**Task instructions**
One line at a time, check the entries below for the word "verseny", and copy each line that has it.

Saved data entries:
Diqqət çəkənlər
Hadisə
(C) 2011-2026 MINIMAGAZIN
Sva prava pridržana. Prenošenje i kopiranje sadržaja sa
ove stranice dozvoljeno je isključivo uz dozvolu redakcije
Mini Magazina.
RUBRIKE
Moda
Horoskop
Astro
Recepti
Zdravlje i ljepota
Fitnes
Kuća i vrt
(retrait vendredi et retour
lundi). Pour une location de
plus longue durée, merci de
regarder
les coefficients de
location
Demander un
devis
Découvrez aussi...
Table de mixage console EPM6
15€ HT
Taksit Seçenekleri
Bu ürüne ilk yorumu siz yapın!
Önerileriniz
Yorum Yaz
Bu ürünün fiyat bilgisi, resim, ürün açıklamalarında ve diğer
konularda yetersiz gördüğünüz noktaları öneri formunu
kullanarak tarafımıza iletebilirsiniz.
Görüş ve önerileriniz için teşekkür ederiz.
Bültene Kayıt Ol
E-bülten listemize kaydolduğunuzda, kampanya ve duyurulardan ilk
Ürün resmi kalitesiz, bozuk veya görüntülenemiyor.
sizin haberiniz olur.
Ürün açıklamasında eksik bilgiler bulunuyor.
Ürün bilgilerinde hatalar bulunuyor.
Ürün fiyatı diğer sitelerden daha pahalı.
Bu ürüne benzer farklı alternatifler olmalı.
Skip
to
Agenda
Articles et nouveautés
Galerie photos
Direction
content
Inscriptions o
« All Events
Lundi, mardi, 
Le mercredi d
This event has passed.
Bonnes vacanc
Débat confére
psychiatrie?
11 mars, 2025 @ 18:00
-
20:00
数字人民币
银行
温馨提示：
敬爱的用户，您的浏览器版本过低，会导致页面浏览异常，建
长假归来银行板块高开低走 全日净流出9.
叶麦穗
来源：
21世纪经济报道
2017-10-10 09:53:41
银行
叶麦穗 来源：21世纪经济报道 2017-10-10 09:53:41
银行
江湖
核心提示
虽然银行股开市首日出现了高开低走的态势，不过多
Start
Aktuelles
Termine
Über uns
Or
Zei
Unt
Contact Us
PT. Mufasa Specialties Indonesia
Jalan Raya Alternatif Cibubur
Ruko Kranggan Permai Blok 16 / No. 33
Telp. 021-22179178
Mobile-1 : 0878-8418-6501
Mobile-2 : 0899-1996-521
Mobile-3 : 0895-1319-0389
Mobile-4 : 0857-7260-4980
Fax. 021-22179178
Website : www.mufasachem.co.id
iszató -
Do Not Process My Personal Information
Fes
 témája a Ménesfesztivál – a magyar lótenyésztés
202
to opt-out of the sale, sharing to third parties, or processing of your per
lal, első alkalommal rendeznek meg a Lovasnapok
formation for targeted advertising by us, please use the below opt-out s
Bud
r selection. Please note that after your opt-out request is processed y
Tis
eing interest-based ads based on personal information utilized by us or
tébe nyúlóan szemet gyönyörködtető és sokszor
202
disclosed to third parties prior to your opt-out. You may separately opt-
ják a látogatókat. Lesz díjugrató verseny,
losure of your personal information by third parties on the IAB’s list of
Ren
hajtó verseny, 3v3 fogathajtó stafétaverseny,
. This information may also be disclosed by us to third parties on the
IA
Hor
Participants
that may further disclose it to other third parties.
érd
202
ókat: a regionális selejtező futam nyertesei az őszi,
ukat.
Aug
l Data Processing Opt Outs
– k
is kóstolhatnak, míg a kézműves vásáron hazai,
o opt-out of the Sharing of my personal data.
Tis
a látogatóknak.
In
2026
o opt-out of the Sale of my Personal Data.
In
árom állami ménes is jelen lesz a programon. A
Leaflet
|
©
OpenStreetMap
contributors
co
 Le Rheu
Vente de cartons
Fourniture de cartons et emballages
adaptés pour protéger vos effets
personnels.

**Solution**
ják a látogatókat. Lesz díjugrató verseny,
hajtó verseny, 3v3 fogathajtó stafétaverseny,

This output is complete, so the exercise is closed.